Descriptions, Reviews, Etc.
Publisher Description:
This book is devoted to the study of multilingual Britain in the later medieval period, from the Norman Conquest to John Skelton. It brings together experts from different disciplines--history, linguistics, and literature - in a joint effort to recover the complexities of spoken and written communication in the Middle Ages. Each author focuses on one specific text or text type, and demonstrates by example what careful analysis can reveal about the nature of medieval multilingualism and about medieval attitudes to the different living languages of later medieval Britain.
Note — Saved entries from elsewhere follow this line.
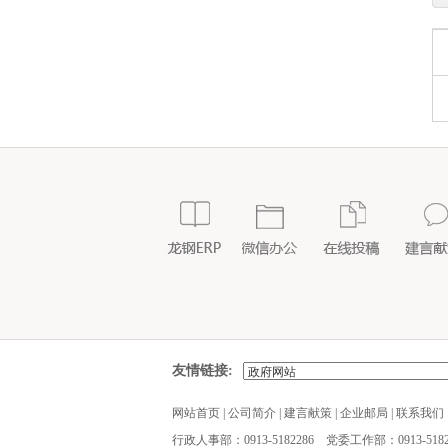
友情链接:
网站首页
|
公司简介
|
建言献策
|
企业邮局
|
联系我们
行政人事部：0913-5182286 党委工作部：0913-5182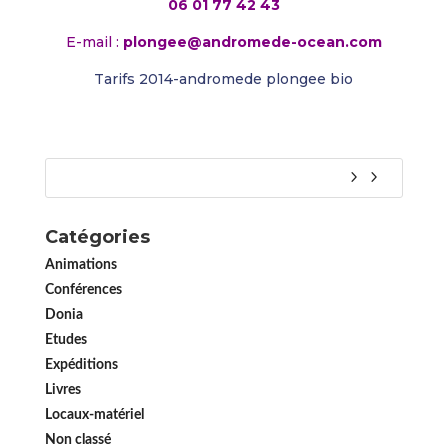
06 01 77 42 43
E-mail :
plongee@andromede-ocean.com
Tarifs 2014-andromede plongee bio
Catégories
Animations
Conférences
Donia
Etudes
Expéditions
Livres
Locaux-matériel
Non classé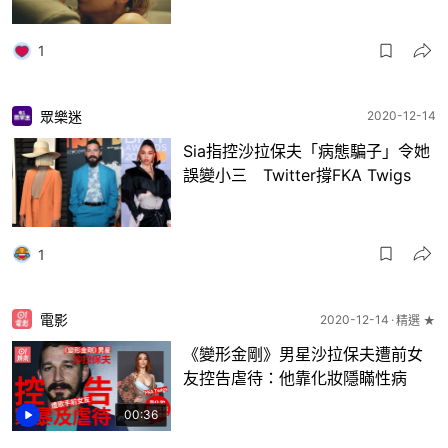
1
眾樂迷
2020-12-14
Sia指控沙拉保夫「病態騙子」令她
誤變小三 Twitter撐FKA Twigs
1
電影
2020-12-14
精選 ★
《變形金剛》男星沙拉保夫遭前女
友控告虐待：他靠化妝隱瞞性病
00:36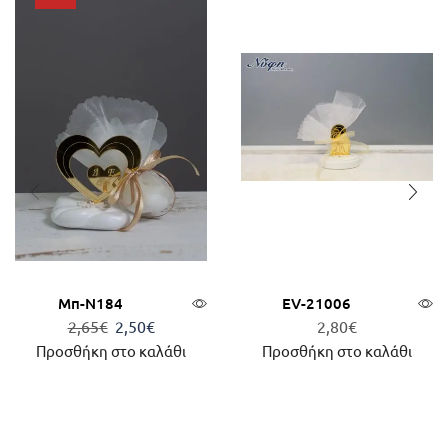
Μπ-Ν184
EV-21006
2,65
€
2,50
€
2,80
€
Προσθήκη στο καλάθι
Προσθήκη στο καλάθι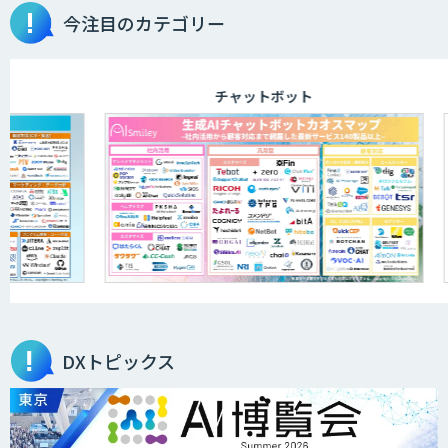
今注目のカテゴリー
チャットボット
DXトピックス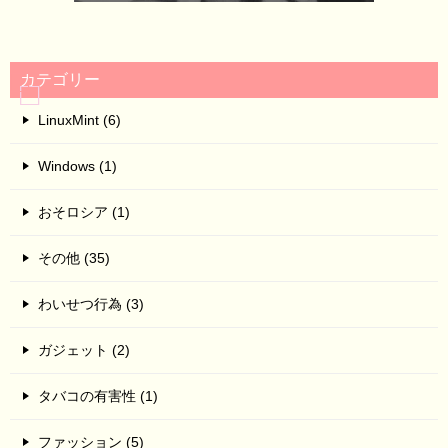
カテゴリー
LinuxMint (6)
Windows (1)
おそロシア (1)
その他 (35)
わいせつ行為 (3)
ガジェット (2)
タバコの有害性 (1)
ファッション (5)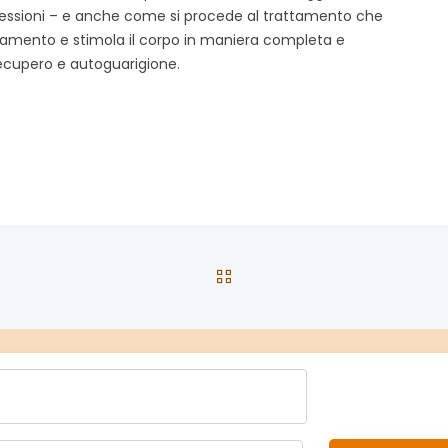
ressioni – e anche come si procede al trattamento che
assamento e stimola il corpo in maniera completa e
 recupero e autoguarigione.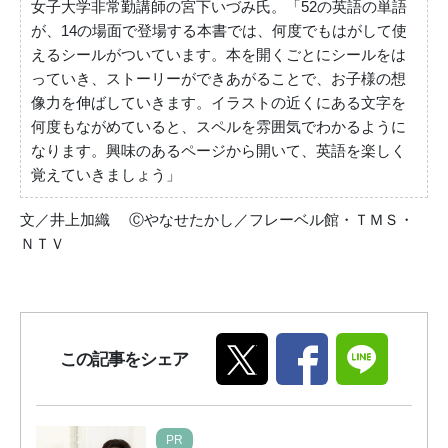
女子大学非常勤講師の宮下いづみ氏。「52の英語の単語
が、14の場面で登場する本書では、何度でもはがして使
えるシールがついています。本を開くごとにシールをは
っていき、ストーリーができあがることで、お子様の想
像力を伸ばしていきます。イラストの近くにある文字を
何度もながめていると、スペルを雰囲気でわかるように
なります。興味のあるページから開いて、英語を楽しく
覚えていきましょう」
文／井上加織 Ⓒやなせたかし／フレーベル館・ＴＭＳ・
ＮＴＶ
この記事をシェア
PR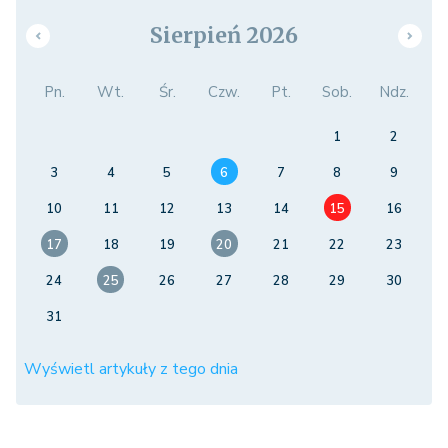
Sierpień 2026
Pn.
Wt.
Śr.
Czw.
Pt.
Sob.
Ndz.
1
2
3
4
5
6
7
8
9
10
11
12
13
14
15
16
17
18
19
20
21
22
23
24
25
26
27
28
29
30
31
Wyświetl artykuły z tego dnia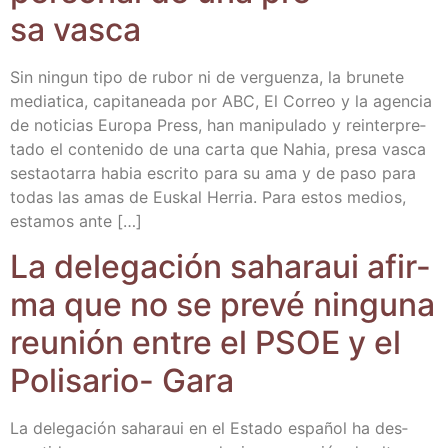
sa vasca
Sin nin­gun tipo de rubor ni de ver­guen­za, la bru­ne­te
media­ti­ca, capi­ta­nea­da por ABC, El Correo y la agen­cia
de noti­cias Euro­pa Press, han mani­pu­la­do y rein­ter­pre­
ta­do el con­te­ni­do de una car­ta que Nahia, pre­sa vas­ca
ses­tao­ta­rra habia escri­to para su ama y de paso para
todas las amas de Eus­kal Herria. Para estos medios,
esta­mos ante […]
La dele­ga­ción saha­raui afir­
ma que no se pre­vé nin­gu­na
reu­nión entre el PSOE y el
Poli­sa­rio- Gara
La dele­ga­ción saha­raui en el Esta­do espa­ñol ha des­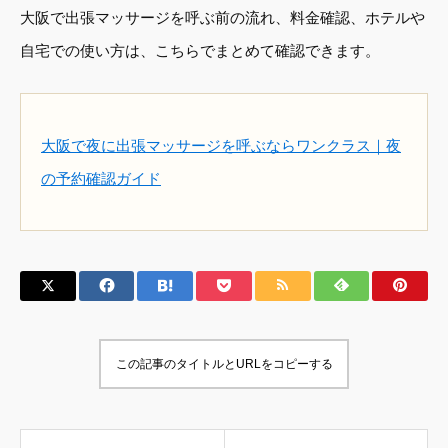
大阪で出張マッサージを呼ぶ前の流れ、料金確認、ホテルや
自宅での使い方は、こちらでまとめて確認できます。
大阪で夜に出張マッサージを呼ぶならワンクラス｜夜
の予約確認ガイド
この記事のタイトルとURLをコピーする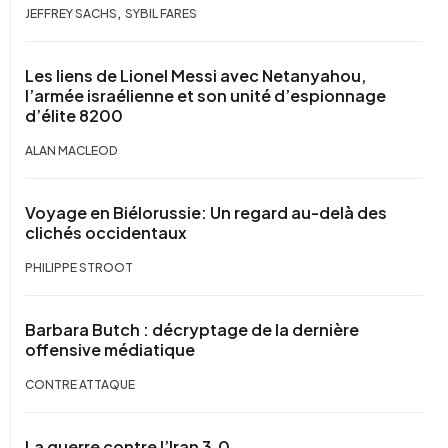
,
JEFFREY SACHS
SYBIL FARES
Les liens de Lionel Messi avec Netanyahou,
l’armée israélienne et son unité d’espionnage
d’élite 8200
ALAN MACLEOD
Voyage en Biélorussie: Un regard au-delà des
clichés occidentaux
PHILIPPE STROOT
Barbara Butch : décryptage de la dernière
offensive médiatique
CONTRE ATTAQUE
La guerre contre l’Iran 3.0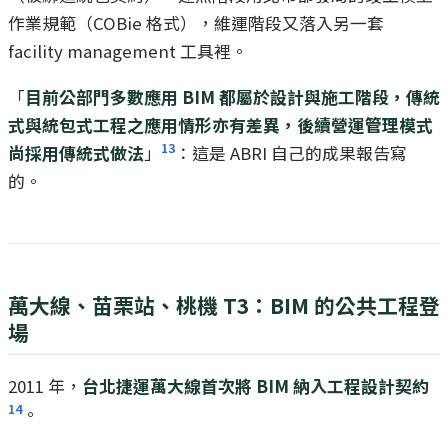
作業規範（COBie 格式），維運階段又落入另一套
facility management 工具裡。
「
目前公部門多數應用 BIM 都屬於設計與施工階段，傳統
式與統包式工程之應用情形亦有差異，後續營運管理模式
13
尚採用傳統式做法
」
：這是 ABRI 自己的成果報告寫
的。
萬大線、苗栗站、桃機 T3：BIM 的公共工程登
場
2011 年，
台北捷運萬大線首次將 BIM 納入工程設計契約
14
。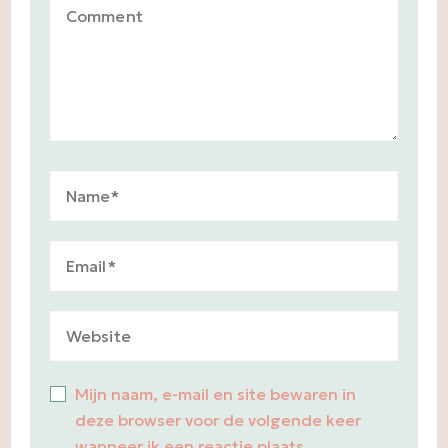
Mijn naam, e-mail en site bewaren in
deze browser voor de volgende keer
wanneer ik een reactie plaats.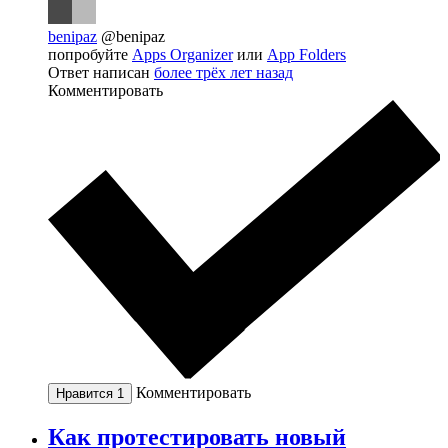
benipaz
@benipaz
попробуйте
Apps Organizer
или
App Folders
Ответ написан
более трёх лет назад
Комментировать
Комментировать
Нравится
1
Как протестировать новый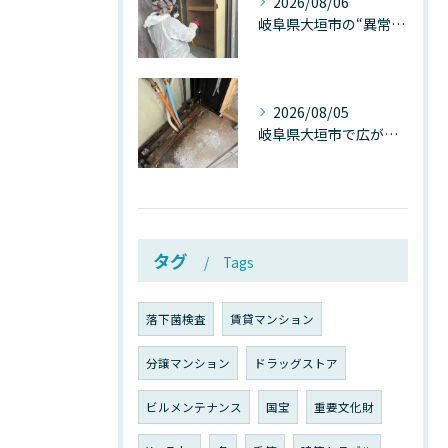
2026/08/06
岐阜県大垣市の“異常に高い気温”が建物内部を腐らせる──深層カビが爆発的に増える本当の理由
2026/08/05
岐阜県大垣市で広がる“深層カビ汚染”──なぜ除カビが必要なのか、建物内部で起きている見えない危機
タグ
Tags
落下菌検査
賃貸マンション
分譲マンション
ドラッグストア
ビルメンテナンス
国宝
重要文化財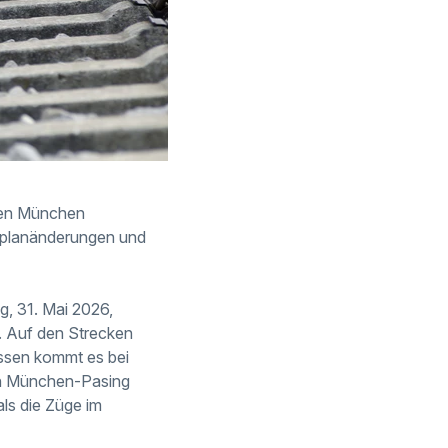
ken München
rplanänderungen und
g, 31. Mai 2026,
. Auf den Strecken
ssen kommt es bei
en München-Pasing
ls die Züge im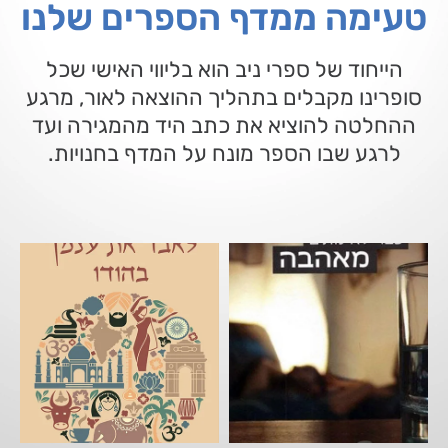
טעימה ממדף הספרים שלנו
הייחוד של ספרי ניב הוא בליווי האישי שכל
סופרינו מקבלים בתהליך ההוצאה לאור, מרגע
ההחלטה להוציא את כתב היד מהמגירה ועד
לרגע שבו הספר מונח על המדף בחנויות.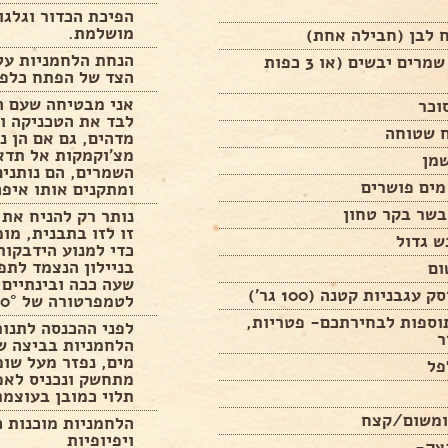
הפיכת הכדור וגלגו
מושלמת.
 לבן (חבילה אחת)
הנחת הלחמניות על 
כף וחצי שמרים יבשים (או 3 כפות
הצד של הפתח כלפי
אני מבטיחה שעם ה
לבד את הטכניקה ו
מדהים, גם אם הן נ
מצ’וקמקות אל תדא
השמרים, הם נותנים
ומתקנים אותו איפה
נותר רק להניח את 
זו לזו בתבנית, מומ
כדי למנוע הידבקות
בניילון הנצמד לתפ
שעה ככה ובינתיים
עגבניות קטנה (100 גר’)
לטמפרטורה של 180°.
וספות לבחירתכם- פטריות,
לפני ההכנסה לתנור
ר
הלחמניות בביצה ש
מים, נפזר מעל שו
פל
מתחשק ונכניס לאפ
תלוי כמובן בעוצמת
משום/קצח
הלחמניות מוכנות 
ויפיופיות
צק-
There are chapters on charters, sermons, religious prose, glossaries, manorial records, biblical translations, chronicles, and the macaronic poetry of William Langland and John Skelton. By addressing the full range of languages spoken and written in later medieval Britain (Latin, French, Old Norse, Welsh, Cornish, English, Dutch, and Hebrew), this collection reveals the linguistic situation of the period in its true diversity and shows the resourcefulness of medieval people when faced with the need to communicate. For medieval writers and readers, the ability to move between languages opened up a wealth of possibilities: possibilities for subtle changes of register, for counterpoint, for linguistic playfulness, and, perhaps most importantly, for texts which extend a particular challenge to the reader to engage with them.